Quote:
Originally Posted by whosnext
Is this an application of the Principle of Inclusion-Exclusion (PIE)?
^^^
C(5,3) * C(8,3) * 4^3 / C(52,3) -
5*[
3*C(8,4)*4^4 + 3*C(8,3)*6*4^2] / C(52,4) +
[
6*C(8,5)*4^5 +
3*4*C(8,4)*6*4^3 + 3*C(8,3)(4*6^2 + 4^3)] / C(52,5)
= 664/1105 or about 60.09%
The PIE coefs greater than 1 are bolded.
Quote:
Originally Posted by whosnext
By the way, my daughter initially thought the numerator was:
C(8,3) * (C4,1)^3 * C(49,2)
That, divided by C(52,5), is equivalent to my first line. It quadruple-counts the 4 low-card unpaired case and double-counts the paired case. It counts the 5 low-card unpaired case 10 times, the paired case 7 times, the double-paired case 4 times, and the tripped case 3 times.

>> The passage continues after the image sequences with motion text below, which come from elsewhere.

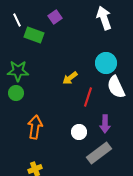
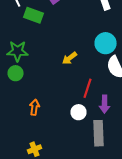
red line: (88, 97) -> (88, 88), moved
orange arrow: (35, 127) -> (34, 107), size x0.7
gray rectangle: (99, 153) -> (98, 133), turned -55

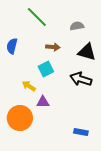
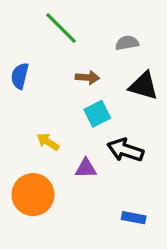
cyan square: (46, 69) -> (97, 114), moved
black arrow: (81, 79) -> (125, 150), moved
purple triangle: (43, 102) -> (86, 168), moved

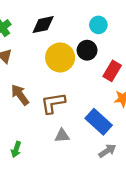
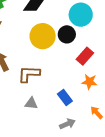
cyan circle: (98, 25) -> (81, 15), size x1.5
blue rectangle: (99, 122) -> (65, 98), size x0.7

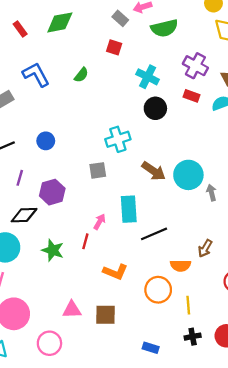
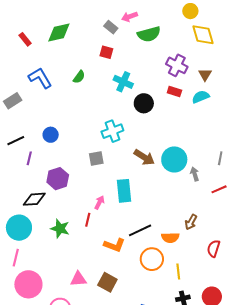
cyan cross: (148, 77) -> (123, 82), moved
purple line: (20, 178) -> (29, 158), moved
black line: (154, 234) -> (140, 230), moved
brown square: (106, 315) -> (107, 282), turned 30

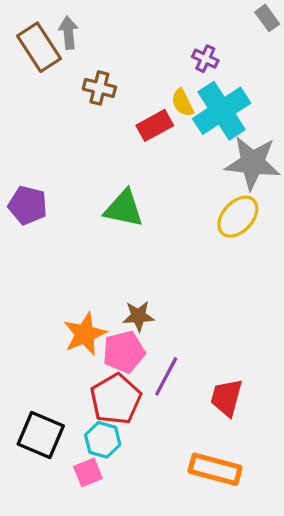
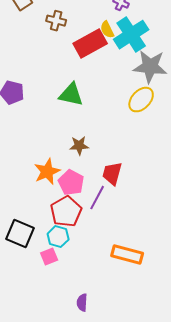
red rectangle: (155, 125) -> (90, 44), size x1.5
brown star: (138, 316) -> (79, 146), moved
pink pentagon: (124, 352) -> (71, 183), turned -30
red trapezoid: (226, 397) -> (112, 174), moved

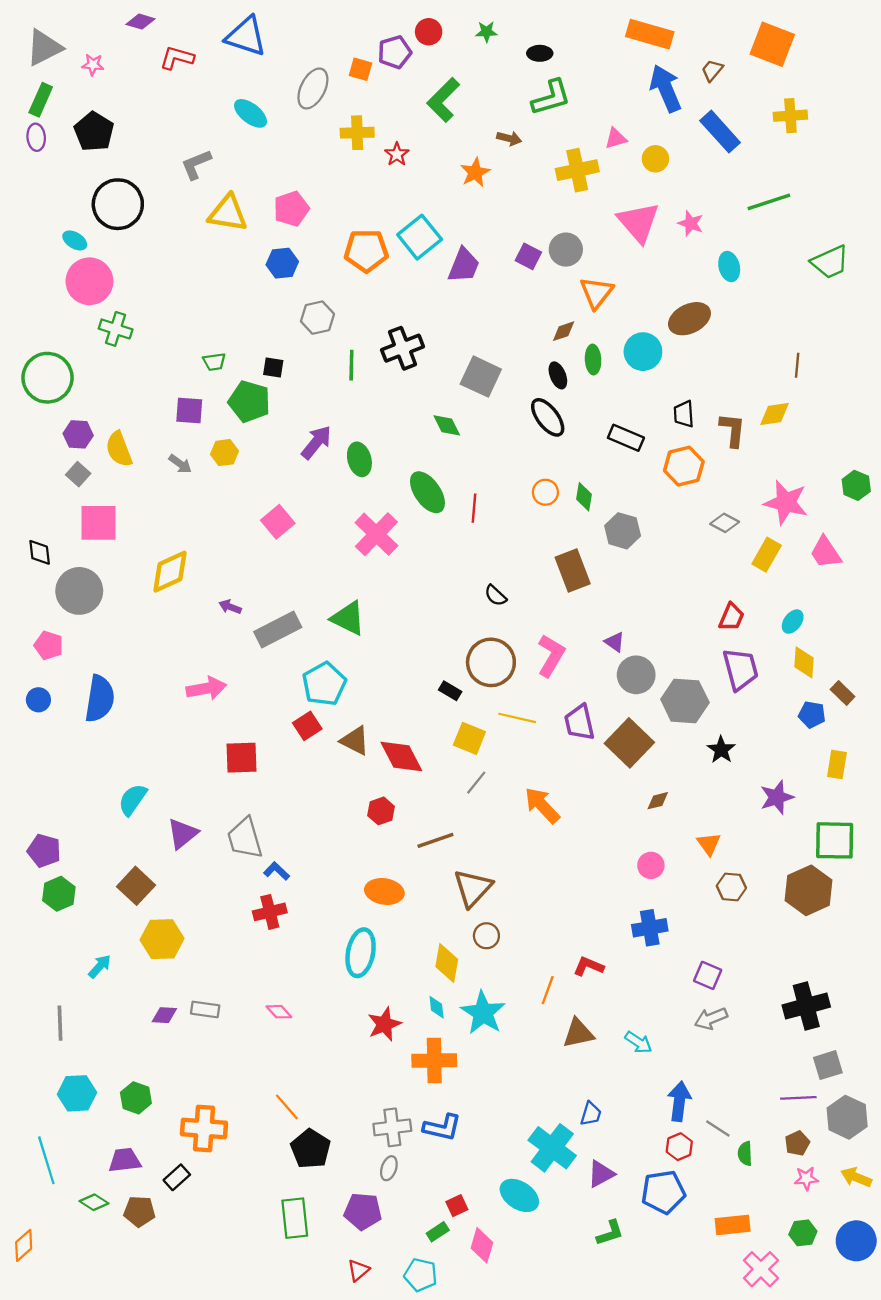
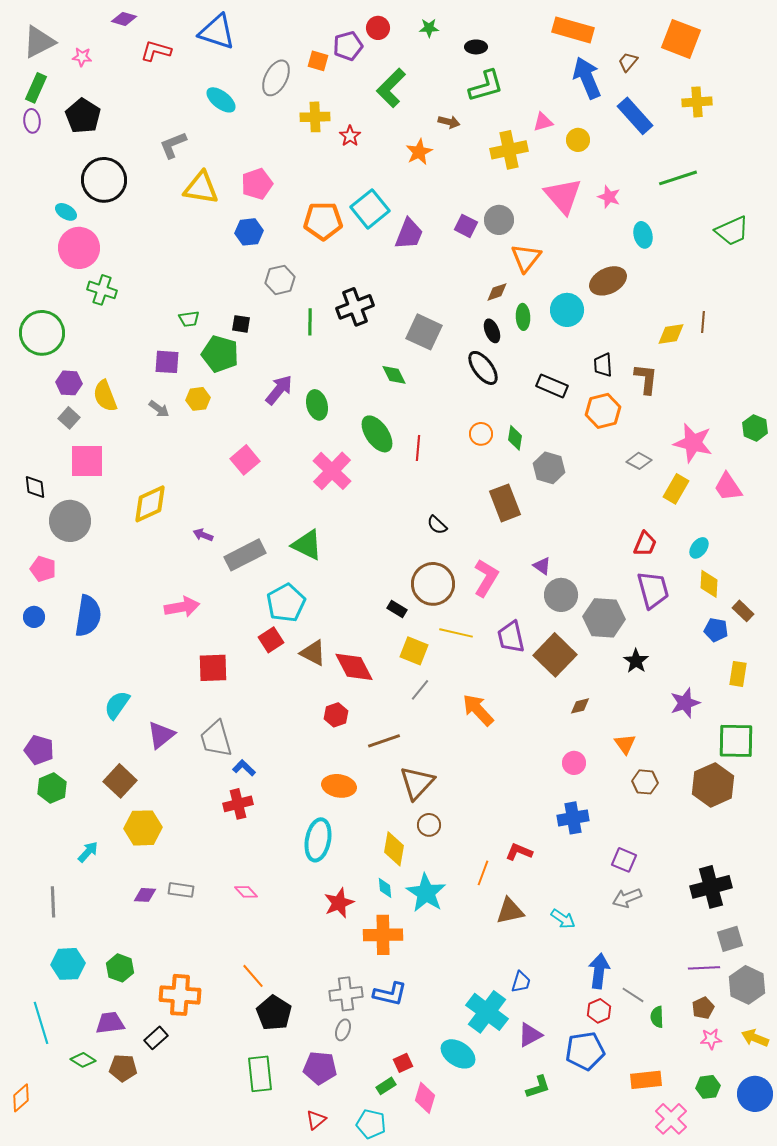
yellow diamond: (775, 414) -> (671, 334), moved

Edit: Granted, I still had to account for 7 cases, so the non-PIE approach may have been better.
Let's see:
C(8,3)*64 * C(20, 2) +
C(8,4)*4^4 * 20 +
C(8,5)*4^5 +
3*C(8,3)*(6*16*20 + 4*36 + 64) +
4*C(8,4)*6*64
/ C(52,5)
Yeah that's better because you don't have to figure out coefficients. With PIE I didn't have to calculate the coefs for the unpaired cases, but for the other cases I did.
Last edited by heehaww; 09-21-2016 at 08:42 AM.